# Re: st: Need Help with Clusters and Weighting

 From Steven Samuels To statalist@hsphsun2.harvard.edu Subject Re: st: Need Help with Clusters and Weighting Date Fri, 15 Feb 2008 10:13:49 -0500

Liliana, The information that you have provided is not detailed enough for me to provide you much help. I cannot tell from your description, for example, if your data ARE a valid probability sample of Harris County. What was the sampling frame? Was it an area sample? What were the 'strata'; what were 'clusters'? How were they selected? What were 'samples'? How were THEY selected? Was each 'sample' one person? What were the probabilities of selection.

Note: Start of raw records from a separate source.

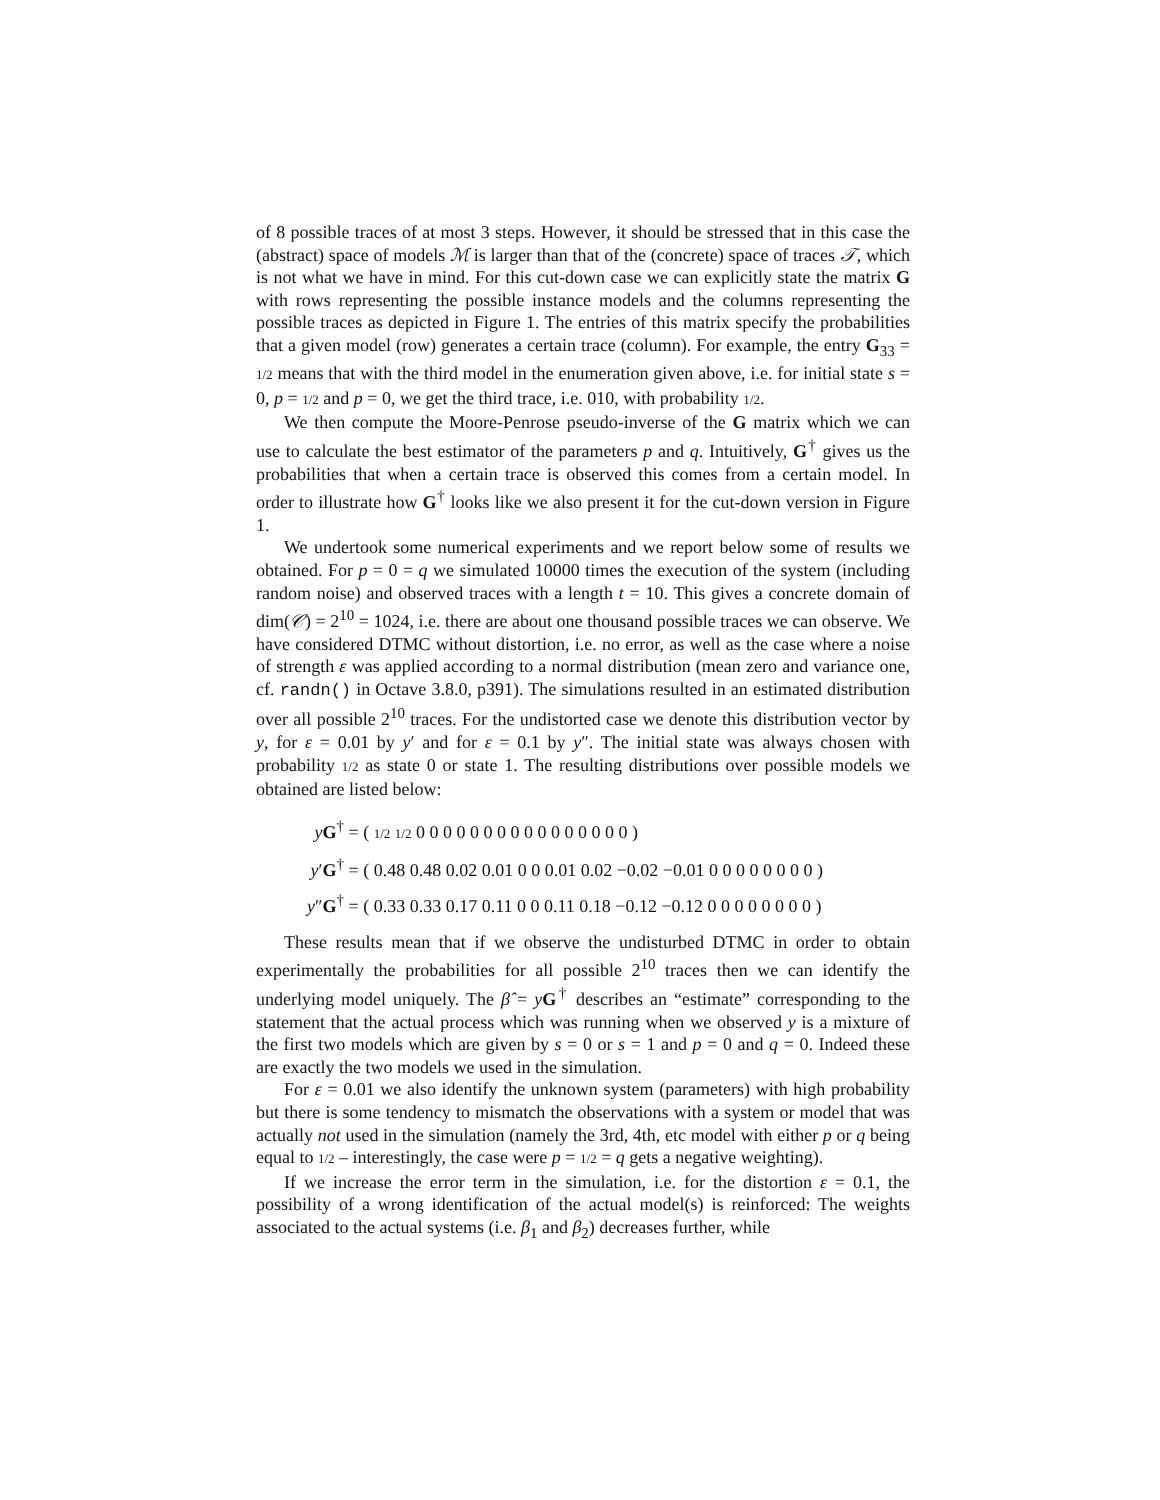of 8 possible traces of at most 3 steps. However, it should be stressed that in this case the (abstract) space of models ℳ is larger than that of the (concrete) space of traces 𝒯, which is not what we have in mind. For this cut-down case we can explicitly state the matrix G with rows representing the possible instance models and the columns representing the possible traces as depicted in Figure 1. The entries of this matrix specify the probabilities that a given model (row) generates a certain trace (column). For example, the entry G<sub>33</sub> = 1/2 means that with the third model in the enumeration given above, i.e. for initial state s = 0, p = 1/2 and p = 0, we get the third trace, i.e. 010, with probability 1/2.
We then compute the Moore-Penrose pseudo-inverse of the G matrix which we can use to calculate the best estimator of the parameters p and q. Intuitively, G<sup>†</sup> gives us the probabilities that when a certain trace is observed this comes from a certain model. In order to illustrate how G<sup>†</sup> looks like we also present it for the cut-down version in Figure 1.
We undertook some numerical experiments and we report below some of results we obtained. For p = 0 = q we simulated 10000 times the execution of the system (including random noise) and observed traces with a length t = 10. This gives a concrete domain of dim(𝒞) = 2<sup>10</sup> = 1024, i.e. there are about one thousand possible traces we can observe. We have considered DTMC without distortion, i.e. no error, as well as the case where a noise of strength ε was applied according to a normal distribution (mean zero and variance one, cf. randn() in Octave 3.8.0, p391). The simulations resulted in an estimated distribution over all possible 2<sup>10</sup> traces. For the undistorted case we denote this distribution vector by y, for ε = 0.01 by y′ and for ε = 0.1 by y″. The initial state was always chosen with probability 1/2 as state 0 or state 1. The resulting distributions over possible models we obtained are listed below:
yG<sup>†</sup> = ( 1/2 1/2 0 0 0 0 0 0 0 0 0 0 0 0 0 0 0 0 )
y′G<sup>†</sup> = ( 0.48 0.48 0.02 0.01 0 0 0.01 0.02 −0.02 −0.01 0 0 0 0 0 0 0 0 )
y″G<sup>†</sup> = ( 0.33 0.33 0.17 0.11 0 0 0.11 0.18 −0.12 −0.12 0 0 0 0 0 0 0 0 )
These results mean that if we observe the undisturbed DTMC in order to obtain experimentally the probabilities for all possible 2<sup>10</sup> traces then we can identify the underlying model uniquely. The β̂ = yG<sup>†</sup> describes an “estimate” corresponding to the statement that the actual process which was running when we observed y is a mixture of the first two models which are given by s = 0 or s = 1 and p = 0 and q = 0. Indeed these are exactly the two models we used in the simulation.
For ε = 0.01 we also identify the unknown system (parameters) with high probability but there is some tendency to mismatch the observations with a system or model that was actually not used in the simulation (namely the 3rd, 4th, etc model with either p or q being equal to 1/2 – interestingly, the case were p = 1/2 = q gets a negative weighting).
If we increase the error term in the simulation, i.e. for the distortion ε = 0.1, the possibility of a wrong identification of the actual model(s) is reinforced: The weights associated to the actual systems (i.e. β<sub>1</sub> and β<sub>2</sub>) decreases further, while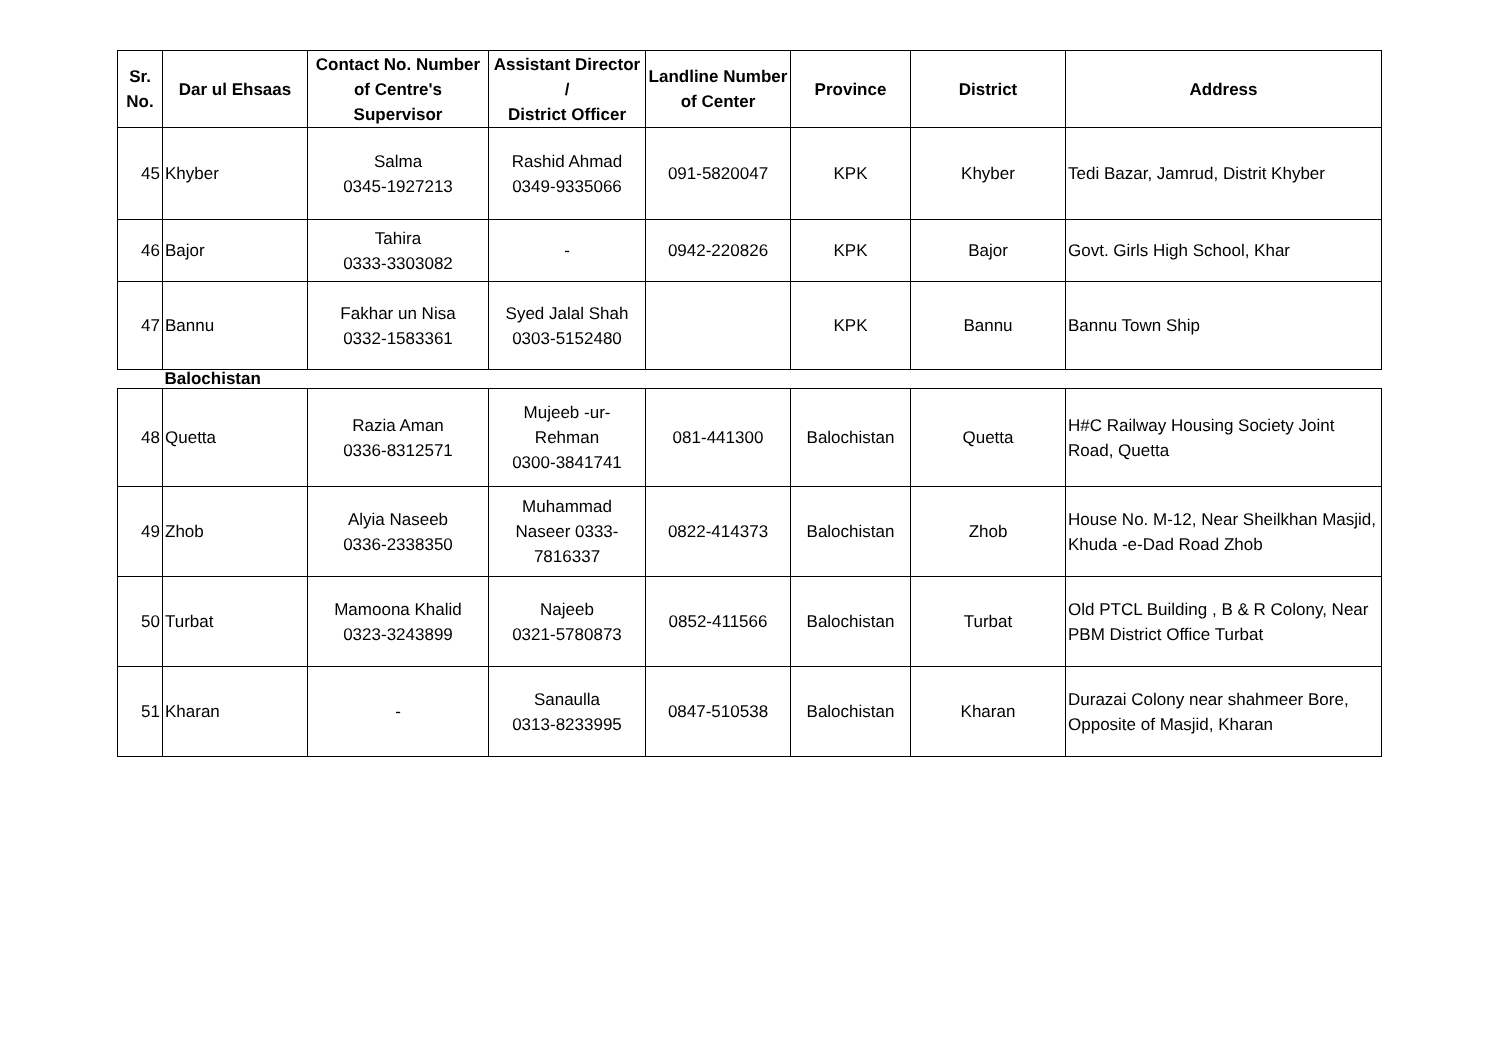| Sr. No. | Dar ul Ehsaas | Contact No. Number of Centre's Supervisor | Assistant Director / District Officer | Landline Number of Center | Province | District | Address |
| --- | --- | --- | --- | --- | --- | --- | --- |
| 45 | Khyber | Salma 0345-1927213 | Rashid Ahmad 0349-9335066 | 091-5820047 | KPK | Khyber | Tedi Bazar, Jamrud, Distrit Khyber |
| 46 | Bajor | Tahira 0333-3303082 | - | 0942-220826 | KPK | Bajor | Govt. Girls High School, Khar |
| 47 | Bannu | Fakhar un Nisa 0332-1583361 | Syed Jalal Shah 0303-5152480 | | KPK | Bannu | Bannu Town Ship |
| | Balochistan | | | | | | |
| 48 | Quetta | Razia Aman 0336-8312571 | Mujeeb -ur- Rehman 0300-3841741 | 081-441300 | Balochistan | Quetta | H#C Railway Housing Society Joint Road, Quetta |
| 49 | Zhob | Alyia Naseeb 0336-2338350 | Muhammad Naseer 0333- 7816337 | 0822-414373 | Balochistan | Zhob | House No. M-12, Near Sheilkhan Masjid, Khuda -e-Dad Road Zhob |
| 50 | Turbat | Mamoona Khalid 0323-3243899 | Najeeb 0321-5780873 | 0852-411566 | Balochistan | Turbat | Old PTCL Building , B & R Colony, Near PBM District Office Turbat |
| 51 | Kharan | - | Sanaulla 0313-8233995 | 0847-510538 | Balochistan | Kharan | Durazai Colony near shahmeer Bore, Opposite of Masjid, Kharan |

The way that you phrase your questions suggests that you are on the right track, but don't have much knowledge yet of sampling. I suggest that you consult with the survey scientists who designed the sample and also with the biostatistics faculty members who teach sampling at UTH. They will suggest a good book for background reading. Ask your advisor if one of them can be on your doctoral committee. Statalist is really not a good place to learn sampling, but we will be happy to help you with Stata commands once you understand the sample details. Make sure that you consult the Stata survey -help- and Survey Manual too.

Good luck!

-Steven

On Feb 14, 2008, at 6:14 PM, Rodriguez, Liliana F wrote:

Hello Stata Users List,

I'm working on my dissertation and need to analyze a small dataset (n=210) by logistic regression (with odds ratios). I have nine variables (all categorical or binomial) and my outcomes are binary Y/N. Data was obtained conducting a survey from 7 samples in each of 30 clusters. The clusters were soft-stratified in 3 groups according to income levels, as low, medium and high. I want to be sure than my sample is representative of the population in Harris County, Texas.

Should I weight for the clustering to analyze within a stratum? If yes, what are the commands?

What are the commands to do weighting for the strata, and the clustering, when analyzing over the entire sample?

Do I use income levels, crude income, or the population in each cluster as the weight?

Thanks.... I still have a lot to learn.

Liliana Rodriguez
Houston, Texas